Every year I try to lock in lodging early for Whistler to catch lower prices — but the question that always matters is the same: will there be enough snow for my trip? I rely on historical snow data to decide. Recently I visited SNO’s Whistler snow history page and while the underlying data looks useful, the visualization itself makes the story harder to read than it needs to be. This post focuses specifically on color choice — a seemingly small design decision that has outsized effects on clarity and trust.
The palette problem
The SNO charts attempt to show multiple measures — snowfall, base depth, averages — often within the same plot. The visuals use several shades of the same hue (blue), which creates three problems:
- Low distinction: similar blues for different measures force viewers to rely on legends or hover states instead of perceiving the data at a glance.

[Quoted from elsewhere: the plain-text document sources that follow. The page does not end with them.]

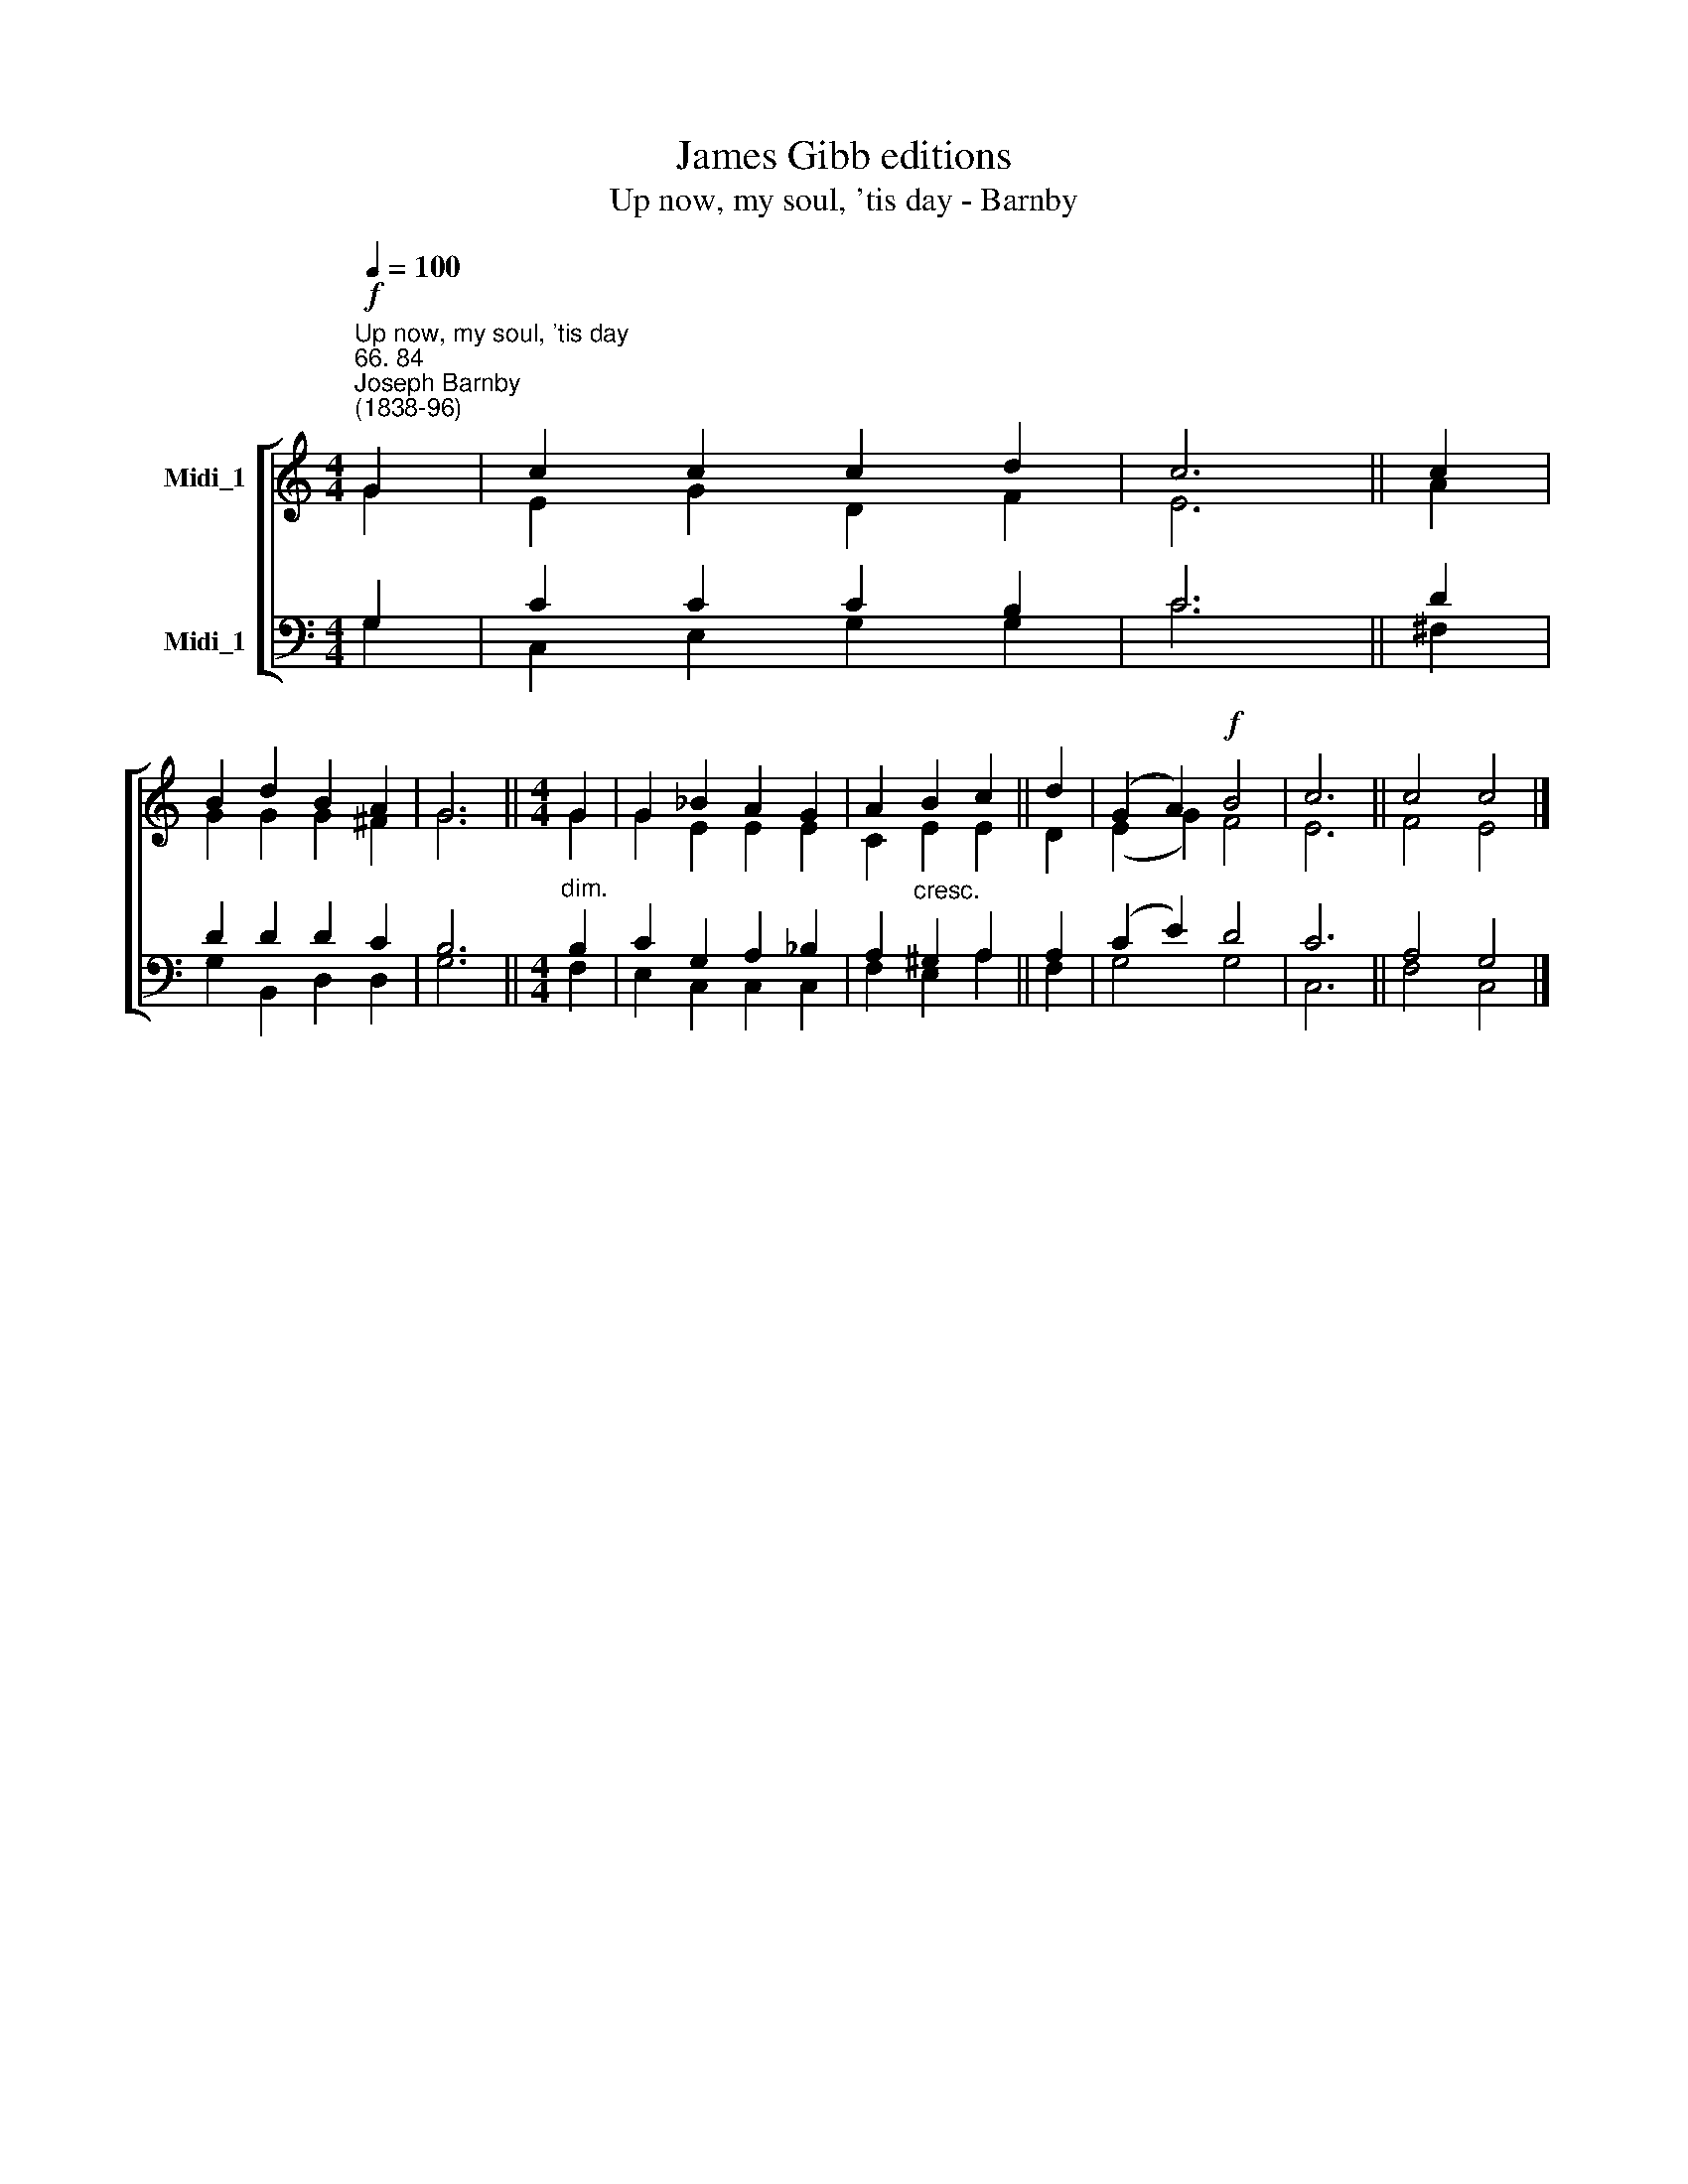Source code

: X:1
T:James Gibb editions
T:Up now, my soul, 'tis day - Barnby
%%score [ ( 1 2 ) ( 3 4 ) ]
L:1/8
Q:1/4=100
M:4/4
K:C
V:1 treble nm="Midi_1"
V:2 treble 
V:3 bass nm="Midi_1"
V:4 bass 
V:1
"^Up now, my soul, 'tis day""^66. 84""^Joseph Barnby\n(1838-96)"!f! G2 | c2 c2 c2 d2 | c6 || c2 | %4
 B2 d2 B2 A2 | G6 ||[M:4/4] G2 | G2 _B2 A2 G2 | A2 B2 c2 || d2 | (G2 A2)!f! B4 | c6 || c4 c4 |] %13
V:2
 G2 | E2 G2 D2 F2 | E6 || A2 | G2 G2 G2 ^F2 | G6 ||[M:4/4] G2 | G2 E2 E2 E2 | C2 E2 E2 || D2 | %10
 (E2 G2) F4 | E6 || F4 E4 |] %13
V:3
 G,2 | C2 C2 C2 B,2 | C6 || D2 | D2 D2 D2 C2 | B,6 ||[M:4/4]"^dim." B,2 | C2 G,2 A,2 _B,2 | %8
 A,2"^cresc." ^G,2 A,2 || A,2 | (C2 E2) D4 | C6 || A,4 G,4 |] %13
V:4
 G,2 | C,2 E,2 G,2 G,2 | C6 || ^F,2 | G,2 B,,2 D,2 D,2 | G,6 ||[M:4/4] F,2 | E,2 C,2 C,2 C,2 | %8
 F,2 E,2 A,2 || F,2 | G,4 G,4 | C,6 || F,4 C,4 |] %13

- Poor contrast: thin lines and light bars against a pale background reduce legibility, especially on mobile or in bright daylight (which, ironically, is when many skiers check reports).
- Accessibility risks: people with color-vision deficiencies will struggle to separate related shades. Around 8% of men are color-deficient, so this isn’t a niche concern.
How better color choices could help
Here’s a simple, practical palette approach that improves clarity while keeping a cool, ‘snowy’ aesthetic:
- Use high-contrast pairings for adjacent layers (e.g., dark blue + white).
- Maintain consistent mapping across views (snowfall = same color everywhere).
- Add non-color encodings (patterned bars, different line styles) for when color alone is ambiguous.
Concrete examples (what to change right now)
If you’re updating the SNO Whistler page, here are three targeted edits that will improve comprehension quickly:
- Assign distinct hues to core metrics: deep blue for base, white/light-gray for new snowfall, and an accent (orange or teal) for averages/anomalies.
- Increase stroke width and marker sizes for line charts so that overlapping series remain legible at small sizes.
- Include accessible legends and textual summaries (e.g., a short sentence: “By Dec 4, median base depth is X cm — recent decades show Y trend”).
Why this matters
People don’t consult snow-history pages for aesthetics — they consult them to make travel decisions that cost real money. A visualization that hides distinctions with near-identical hues isn’t neutral: it increases uncertainty and forces additional work on the user (cross-checking other sources, squinting, or misreading trends).